Provided passage Block Start
(AP) — The United States will resume funding for the World Health Organization and join its consortium aimed at sharing coronavirus vaccines fairly around the globe, President Joe Biden’s top adviser on the pandemic said Thursday, renewing support for an agency that the Trump administration had pulled back from.
Dr. Anthony Fauci’s quick commitment to the WHO — whose response to the pandemic has been criticized by many, but perhaps most vociferously by the Trump administration — marks a dramatic and vocal shift toward a more cooperative approach to fighting the pandemic.
“I am honored to announce that the United States will remain a member of the World Health Organization,” Fauci told a virtual meeting of the WHO from the United States, where it was 4:10 a.m. in Washington. It was the first public statement by a member of Biden’s administration to an international audience — and a sign of the priority that the new president has made of fighting COVID-19 both at home and with world partners.
Just hours after Biden’s inauguration Wednesday, he wrote a letter to U.N. Secretary-General Antonio Gutteres saying the U.S. had reversed the planned pullout from the WHO that was expected to take effect in July.
The withdrawal from the WHO was rich with symbolism — another instance of America’s go-it-alone strategy under Trump. But it also had practical ramifications: The U.S. halted funding for the U.N. health agency — stripping it of cash from the country that has long been its biggest donor just as the agency was battling the health crisis that has killed more than 2 million people worldwide. The U.S. had also pulled back staff from the organization.
Provided passage Block End
Raw data Block Start
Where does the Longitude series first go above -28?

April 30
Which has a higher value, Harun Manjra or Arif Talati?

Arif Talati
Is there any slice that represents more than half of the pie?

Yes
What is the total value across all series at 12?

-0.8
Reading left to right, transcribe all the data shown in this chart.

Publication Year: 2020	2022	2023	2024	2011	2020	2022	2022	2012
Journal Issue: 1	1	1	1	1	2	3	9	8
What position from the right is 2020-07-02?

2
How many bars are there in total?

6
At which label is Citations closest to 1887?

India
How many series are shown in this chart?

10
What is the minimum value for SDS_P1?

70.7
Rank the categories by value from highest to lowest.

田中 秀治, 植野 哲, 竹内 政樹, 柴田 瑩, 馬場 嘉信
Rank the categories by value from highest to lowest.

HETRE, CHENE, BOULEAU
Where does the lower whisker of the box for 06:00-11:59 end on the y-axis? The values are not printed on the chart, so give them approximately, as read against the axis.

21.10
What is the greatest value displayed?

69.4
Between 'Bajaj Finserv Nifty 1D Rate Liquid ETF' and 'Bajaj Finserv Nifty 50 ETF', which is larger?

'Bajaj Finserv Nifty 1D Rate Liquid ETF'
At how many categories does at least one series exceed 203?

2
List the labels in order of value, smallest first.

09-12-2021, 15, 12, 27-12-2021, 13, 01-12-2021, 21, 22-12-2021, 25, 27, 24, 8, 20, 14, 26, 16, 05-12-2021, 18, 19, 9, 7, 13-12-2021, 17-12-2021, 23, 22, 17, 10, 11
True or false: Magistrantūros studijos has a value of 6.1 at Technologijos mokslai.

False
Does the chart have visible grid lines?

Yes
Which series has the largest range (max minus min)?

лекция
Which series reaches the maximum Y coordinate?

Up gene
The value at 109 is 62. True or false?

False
Raw data Block End
**Task to carry out**.
Edit the part of the article about U.S. support for the World Health Organization that opens with the words containing "(AP) — The United" and closes with "pulled back from.", replacing "consortium" with "coalition".

**Task solution**.
(AP) — The United States will resume funding for the World Health Organization and join its coalition aimed at sharing coronavirus vaccines fairly around the globe, President Joe Biden’s top adviser on the pandemic said Thursday, renewing support for an agency that the Trump administration had pulled back from.